Polyesters have long been proven to be particularly useful polymers.
Curable compositions are employed in the production of potted or encapsulated electronic or electrical components. Both epoxy and unsaturated polyester resin compositions are used for this purpose. Epoxy resins are much more expensive, but are favored. One of the reasons that epoxy resins are favored over unsaturated polyesters is the fact that unsaturated polyesters will exhibit about 5-10% degree of volume shrinkage during cure. When potting electrical or electronic components this shrinkage is undesirable because it will result in separation from the walls of the container (which becomes an integral part of the finished component) or in cracks in the cured resin.
Curable resins are also used in a potting technique known as "pot-on-sand". In this technique, sand is poured into the container to cover the electrical or electronic component and a low viscosity resin is then poured over the sand. This resin must completely penetrate the sand before it cures to give a completely solid void free potted part.
In the past a number of thermoplastics such as polyvinyl acetate, polycaprolactone, polystyrene, polyethylene, styrene-butadiene copolymers and liquid rubbers such as butadiene-acrylonitrile and hydroxy terminated polyepichlorohydrin have been used to reduce the shrinkage of unsaturated polyester resins. All of these examples suffer from one of two problems. Either they are not compatible with unfilled unsaturated polyester resin solutions (and therefore can be used only in highly filled compositions) or else when added to the unsaturated polyester resin they result in greatly increased viscosity.
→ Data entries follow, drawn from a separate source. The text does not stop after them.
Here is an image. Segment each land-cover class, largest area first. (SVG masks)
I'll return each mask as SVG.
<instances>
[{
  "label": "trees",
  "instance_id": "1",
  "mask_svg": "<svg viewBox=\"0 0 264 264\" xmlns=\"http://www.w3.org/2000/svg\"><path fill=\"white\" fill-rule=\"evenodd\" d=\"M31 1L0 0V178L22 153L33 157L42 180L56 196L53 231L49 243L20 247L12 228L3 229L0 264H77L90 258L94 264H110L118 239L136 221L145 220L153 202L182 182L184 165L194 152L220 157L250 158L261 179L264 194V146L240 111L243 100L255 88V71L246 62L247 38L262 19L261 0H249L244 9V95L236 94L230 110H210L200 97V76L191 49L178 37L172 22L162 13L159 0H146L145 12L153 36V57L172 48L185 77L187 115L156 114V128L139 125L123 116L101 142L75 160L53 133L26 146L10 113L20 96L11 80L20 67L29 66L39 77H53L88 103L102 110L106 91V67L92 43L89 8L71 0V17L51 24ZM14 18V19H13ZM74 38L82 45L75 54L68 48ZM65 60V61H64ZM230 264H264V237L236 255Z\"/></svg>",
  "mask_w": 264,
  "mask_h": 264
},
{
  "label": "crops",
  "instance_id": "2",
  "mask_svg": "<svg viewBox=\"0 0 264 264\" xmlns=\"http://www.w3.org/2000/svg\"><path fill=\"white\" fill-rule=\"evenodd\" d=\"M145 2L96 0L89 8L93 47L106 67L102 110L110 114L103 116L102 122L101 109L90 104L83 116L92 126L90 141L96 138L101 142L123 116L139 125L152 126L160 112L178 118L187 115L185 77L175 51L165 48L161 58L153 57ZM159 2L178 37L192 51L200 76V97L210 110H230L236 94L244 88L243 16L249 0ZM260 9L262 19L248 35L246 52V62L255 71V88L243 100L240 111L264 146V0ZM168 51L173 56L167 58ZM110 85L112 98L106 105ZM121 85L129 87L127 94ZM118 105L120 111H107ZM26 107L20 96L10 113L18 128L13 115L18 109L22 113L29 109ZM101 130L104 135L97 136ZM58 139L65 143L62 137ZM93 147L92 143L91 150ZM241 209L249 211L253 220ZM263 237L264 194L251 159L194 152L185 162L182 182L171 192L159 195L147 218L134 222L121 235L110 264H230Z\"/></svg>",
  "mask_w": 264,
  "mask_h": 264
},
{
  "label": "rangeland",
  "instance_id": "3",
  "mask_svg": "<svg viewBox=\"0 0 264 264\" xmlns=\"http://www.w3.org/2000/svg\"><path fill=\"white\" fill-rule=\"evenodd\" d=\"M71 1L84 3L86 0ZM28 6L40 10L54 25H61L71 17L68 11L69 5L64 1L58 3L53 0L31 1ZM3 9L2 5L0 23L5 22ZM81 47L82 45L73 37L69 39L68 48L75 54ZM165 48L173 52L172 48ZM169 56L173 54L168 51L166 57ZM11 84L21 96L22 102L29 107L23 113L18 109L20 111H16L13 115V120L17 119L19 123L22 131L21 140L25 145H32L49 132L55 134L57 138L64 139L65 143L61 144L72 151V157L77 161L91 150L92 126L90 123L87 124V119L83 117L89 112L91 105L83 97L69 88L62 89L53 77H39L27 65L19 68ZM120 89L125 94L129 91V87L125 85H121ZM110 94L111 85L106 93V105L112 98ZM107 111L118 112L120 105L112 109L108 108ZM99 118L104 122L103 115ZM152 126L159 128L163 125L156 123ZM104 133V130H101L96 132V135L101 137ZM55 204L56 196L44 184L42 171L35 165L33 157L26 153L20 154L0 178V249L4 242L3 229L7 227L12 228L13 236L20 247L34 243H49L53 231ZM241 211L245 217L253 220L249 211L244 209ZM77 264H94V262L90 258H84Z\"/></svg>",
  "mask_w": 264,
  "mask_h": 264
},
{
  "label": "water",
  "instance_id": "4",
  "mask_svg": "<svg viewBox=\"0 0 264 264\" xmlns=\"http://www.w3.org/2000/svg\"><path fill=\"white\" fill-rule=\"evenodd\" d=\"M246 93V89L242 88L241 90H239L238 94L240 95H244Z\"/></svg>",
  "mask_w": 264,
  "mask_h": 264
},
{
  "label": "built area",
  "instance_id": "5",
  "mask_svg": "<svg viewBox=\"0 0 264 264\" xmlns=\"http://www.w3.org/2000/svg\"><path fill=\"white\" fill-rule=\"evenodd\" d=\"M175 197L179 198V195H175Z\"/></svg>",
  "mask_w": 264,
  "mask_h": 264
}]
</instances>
It has now been discovered that improved unfilled, solution stable, unsaturated polyester resin compositions can be provided by adding thereto a member of a family of specified aliphatic polyols. Such compositions exhibit low shrinkage on cure but still are low enough in viscosity to penetrate fine sand. These compositions are thus uniquely suitable for use in electrical or electronic pot-on-sand applications. As will be seen hereinafter, when poured onto two inches of sand, the resin of this invention completely penetrates the sand before gelation occurs.
The teachings of A. S. Burhans, Insulation/Circuits; January 1979, pages 37, are acknowledged. However, this relates to the use of polypropylene polyols in reactive admixture with cycloaliphatic epoxies to flexibilize them and improve their thermal shock resistance. This in no way makes it obvious to use polypropylene glycols with unsaturated polyesters to reduce shrinkage in the latter.